Subscribe to Secularism is a Womens Issue

Secularism is a Women’s Issue

Home > fundamentalism / shrinking secular space > Afghanistan considers reintroducing execution by public stoning

Afghanistan considers reintroducing execution by public stoning

Archives 2013

Tuesday 1 December 2015, by siawi3


Afghanistan considers reintroducing execution by public stoning
Officials have proposed bringing back the brutal practice used by the Taliban as punishment for adultery

Tomas Jivanda

Tuesday 26 November 2013

Human Rights Watch have called on Afghan President Hamid Karzai to ’reject this proposal out of hand’ after officials in his government listed stoning as a punishment in a new penal code draft . AP

Afghan Justice Ministry officials are proposing the reintroduction of public stoning as punishment for adultery, Human Rights Watch has said.

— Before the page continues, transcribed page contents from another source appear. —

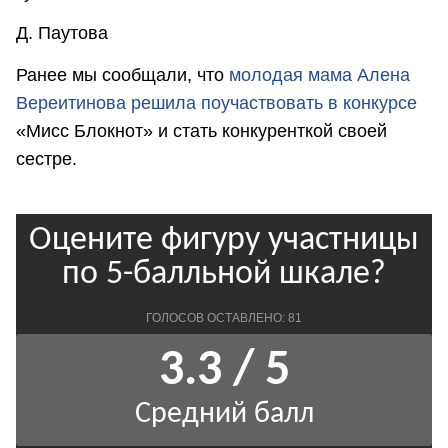
Д. Паутова
Ранее мы сообщали, что
м
олодая мама Алена
Вереитинова решила поучаствовать в конкурсе
«Мисс Блокнот» и стать конкуренткой своей
сестре.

The practice had been outlawed in the country following the fall of the Taliban, and is seen as a lasting abhorrent symbol of the regime’s brutality, particularly against women.

Despite this, an Afghan government working group assisting in drafting a new penal code has proposed punishments including stoning for “moral crimes” involving sex outside of marriage.

The punishment has been widely condemned by the international community, as well as President Hamid Karzai’s government.

A translated section of the draft has several references to stoning including extensive notes on judicial requirements for delivering the sentence, the Guardian reports.

“Men and women who commit adultery shall be punished based on the circumstances to one of the following punishments: lashing, stoning [to death],” article 21 states. In article 23, the draft goes on to specify that the stoning should be public, the newspaper said.

Married people who commit adultery would be stoned to death, while those who are not married would receive “100 lashes”, under the proposals.

Human Rights Watch is calling on international governments and donors to tell President Karzai that funding for his government will be reduced or blocked if the proposals are passed into law.

“It is absolutely shocking that 12 years after the fall of the Taliban government, the Karzai administration might bring back stoning as a punishment,” said Brad Adams, Asia director at Human Rights Watch.

He added: “President Karzai needs to demonstrate at least a basic commitment to human rights and reject this proposal out of hand.”Donors need to make clear that international support to Afghanistan’s government is not a blank cheque.

“International aid should generously support health and education and other crucial needs, but donor money shouldn’t pay for backsliding to Taliban-era abuses.”